Parse Method (for production/time-series data)

This was more straightforward as this data is organized in a table and is consistent betweeen pages. A variable is created for the collection of table rows, which is then looped through as data for each row is extracted. Another field is scraped from the page outside of the table to become a common key between these two datasets.

def parse(self, response):
        rows = response.xpath("//table[@id='largeTableOutput']//tr")
        for row in rows:
            yield {
                'UWI' : response.xpath("(//text()[contains(., 'API')]//following-sibling::node()/text())[1]").get().replace("-",""),
                'Pool' : row.xpath('.//td[1]/text()').get(),
                'Date' : row.xpath('.//td[2]/text()').get(),
                'Days' : row.xpath('.//td[3]/text()').get(),
                'Oil' : row.xpath('.//td[4]/text()').get(),
                'Water' : row.xpath('.//td[6]/text()').get(),
                'Gas' : row.xpath('.//td[7]/text()').get()
            }

Pipelines

Two pipelines are defined allowing for the creation of two separate tables in our database.
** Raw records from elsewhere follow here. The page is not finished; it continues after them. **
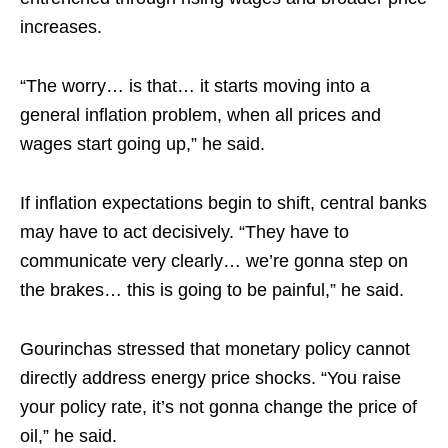
increases.​
“The worry… is that… it starts moving into a
general inflation problem, when all prices and
wages start going up,” he said.​
If inflation expectations begin to shift, central banks
may have to act decisively. “They have to
communicate very clearly… we’re gonna step on
the brakes… this is going to be painful,” he said.​
Gourinchas stressed that monetary policy cannot
directly address energy price shocks. “You raise
your policy rate, it’s not gonna change the price of
oil,” he said.​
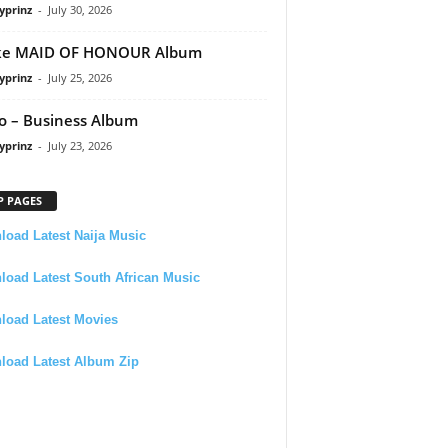
yprinz
-
July 30, 2026
ke MAID OF HONOUR Album
yprinz
-
July 25, 2026
 – Business Album
yprinz
-
July 23, 2026
P PAGES
oad Latest Naija Music
oad Latest South African Music
load Latest Movies
load Latest Album Zip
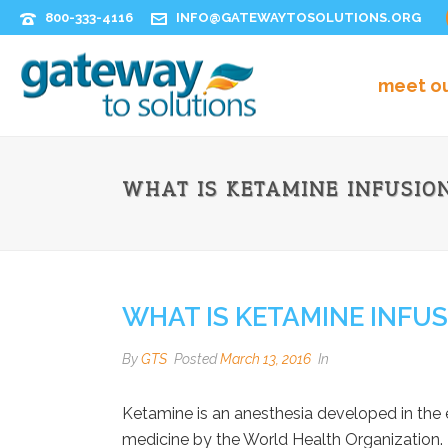
800-333-4116
INFO@GATEWAYTOSOLUTIONS.ORG
meet o
WHAT IS KETAMINE INFUSIO
WHAT IS KETAMINE INFU
By
GTS
Posted
March 13, 2016
In
Ketamine is an anesthesia developed in the e
medicine by the World Health Organization. 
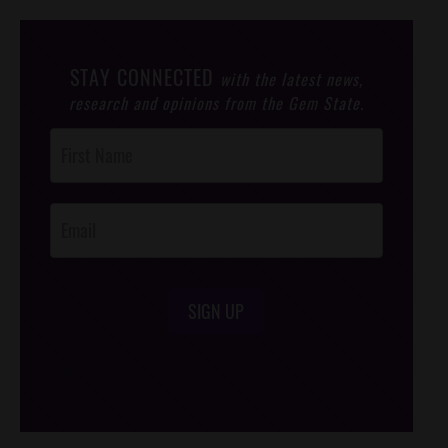
STAY CONNECTED
with the latest news,
research and opinions from the Gem State.
Post
Footer
Opt-In
SIGN UP
/*
*/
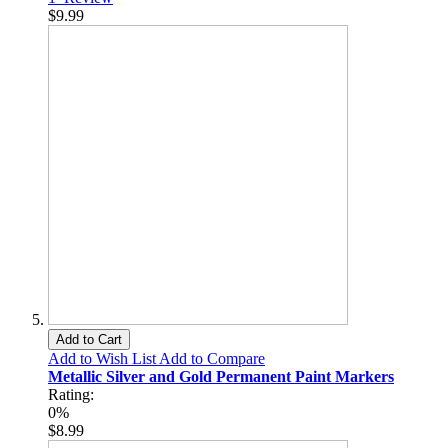
$9.99
Add to Cart
Add to Wish List
Add to Compare
Metallic Silver and Gold Permanent Paint Markers
Rating:
0%
$8.99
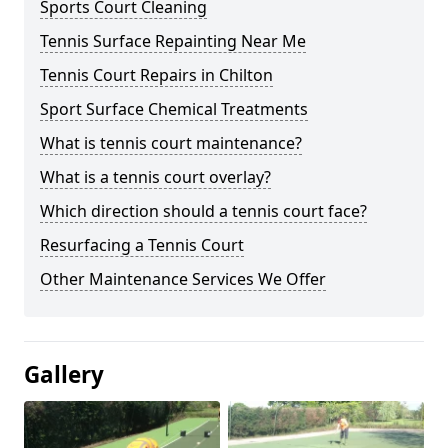
Sports Court Cleaning
Tennis Surface Repainting Near Me
Tennis Court Repairs in Chilton
Sport Surface Chemical Treatments
What is tennis court maintenance?
What is a tennis court overlay?
Which direction should a tennis court face?
Resurfacing a Tennis Court
Other Maintenance Services We Offer
Gallery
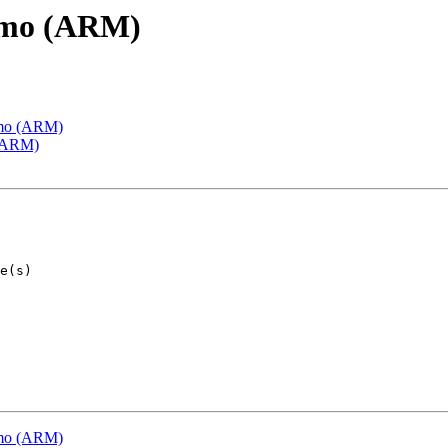
emo (ARM)
emo (ARM)
 (ARM)
emo (ARM)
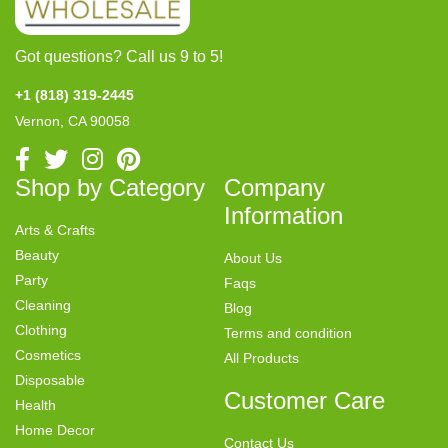
Got questions? Call us 9 to 5!
+1 (818) 319-2445
Vernon, CA 90058
Shop by Category
Company
Information
Arts & Crafts
Beauty
About Us
Party
Faqs
Cleaning
Blog
Clothing
Terms and condition
Cosmetics
All Products
Disposable
Customer Care
Health
Home Decor
Contact Us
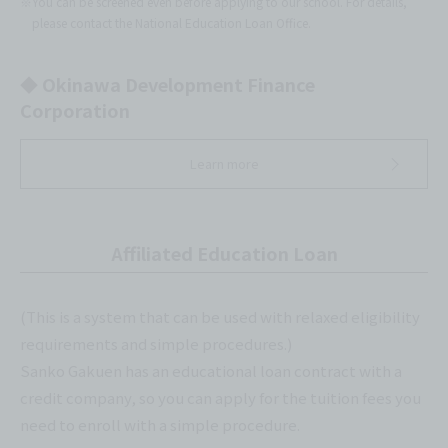
※You can be screened even before applying to our school. For details,
please contact the National Education Loan Office.
◆ Okinawa Development Finance
Corporation
Learn more
Affiliated Education Loan
(This is a system that can be used with relaxed eligibility
requirements and simple procedures.)
Sanko Gakuen has an educational loan contract with a
credit company, so you can apply for the tuition fees you
need to enroll with a simple procedure.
Below is the Production pipeline, which is nearly identical to the Header pipeline but shorter (fewer fields). A new class is defined with 3 methods.

1) open_spider creates the connection to our database (and creates the database if it does not exist), it creates the table with the specified fields and data types, then commits those changes.

2) close_spider is called at the very end and closes our connection to the database.

import sqlite3

class SQLlitePipeline_Production(object):
   
    def open_spider(self,spider):
        self.connection = sqlite3.connect("Well_DataBase.db")
        self.c = self.connection.cursor()
        try:
            self.c.execute('''
                CREATE TABLE prod_table(
                    UWI INT,
                    Pool TEXT,
                    Date DATE,
                    Days INT,
                    Oil INT,
                    Water INT,
                    Gas INT
                )
            ''')
            self.connection.commit()
        except sqlite3.OperationalError:
            pass

    def close_spider(self,spider):
        self.connection.close()

3) process_item uses our cursor object along with an INSERT statement and populates the table. The .get( ) method is used to avoid key errors. Changes are committed and the item is returned.

def process_item(self, item, spider):
        self.c.execute('''
            INSERT INTO prod_table (UWI,Pool,Date,Days,Oil,Water,Gas) VALUES(?,?,?,?,?,?,?)
        ''', (
            item.get('UWI'),
            item.get('Pool'),
            item.get('Date'),
            item.get('Days'),
            item.get('Oil'),
            item.get('Water'),
            item.get('Gas')
        ))
        self.connection.commit()
        return item

Pipelines are activated by definition in the ITEM_PIPELINES dictionary with their priority numbers.

ITEM_PIPELINES = {
    'NDIC.pipelines.SQLlitePipeline_Production': 300,
    'NDIC.pipelines.SQLlitePipeline_Headers': 200
 }

Result

The SQLite database now has 2 tables, one for header data, the other with production/time-series data. Both tables are related by the UWI key and can be combined with a simple SQL JOIN statement. Originally, this data was essentially useless due to its lack of accessability, now it is in a structured, organized, and accessible database.